Despite overwhelming positive experiences of early implantation, patients' decision to devote several days during the already overwhelming acute rehabilitation period to the implantation and rehabilitation of the Freehand System® was not an easy one. The acute rehabilitation period following an SCI is filled with life-altering decisions, adjustments, stresses, and learning; among others things, learning how to make the most of a set of limited movements to accomplish everyday tasks. Equally compelling are the insurance-driven financial and time constraints that frame the rehabilitation period. All of these variables deserve further attention.
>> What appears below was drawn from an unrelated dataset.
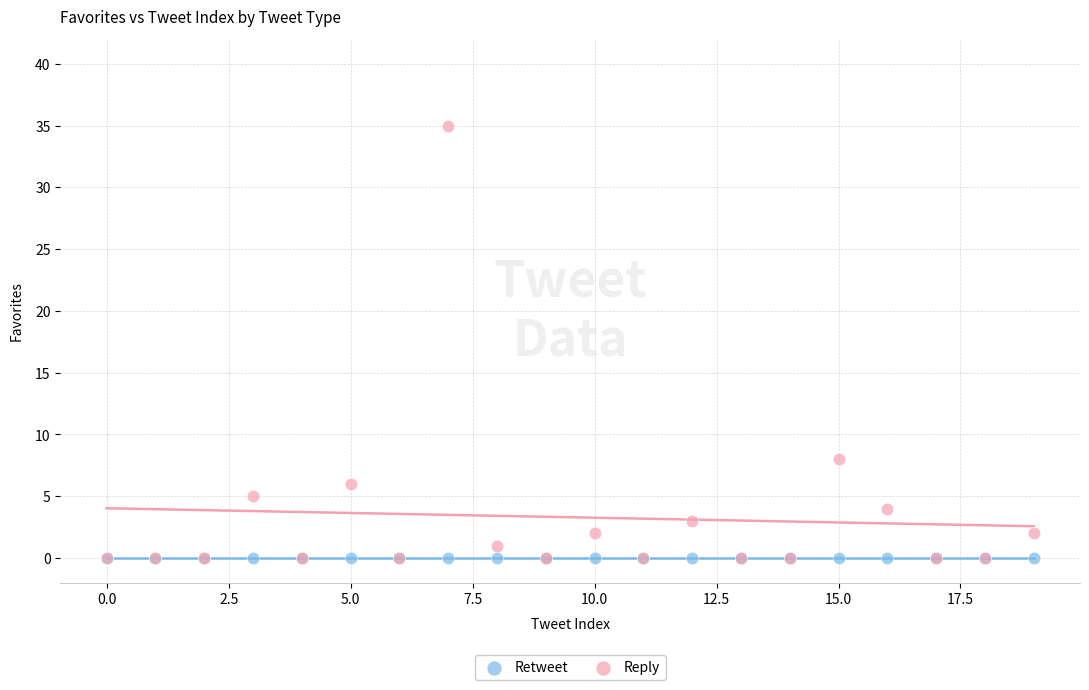

In the Reply series, what Y value is closest to 17?

8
This case series demonstrates that FES can vastly improve hand function within days after a minimally invasive implant procedure and that it is feasible to accomplish this within an acute rehabilitation period. Further study is warranted to determine how the restoration of hand function early in rehabilitation process facilitates recovery and community re-entry and what impact if any, it may have on financial considerations. Research is also needed to compare the benefits of FES over alternative options.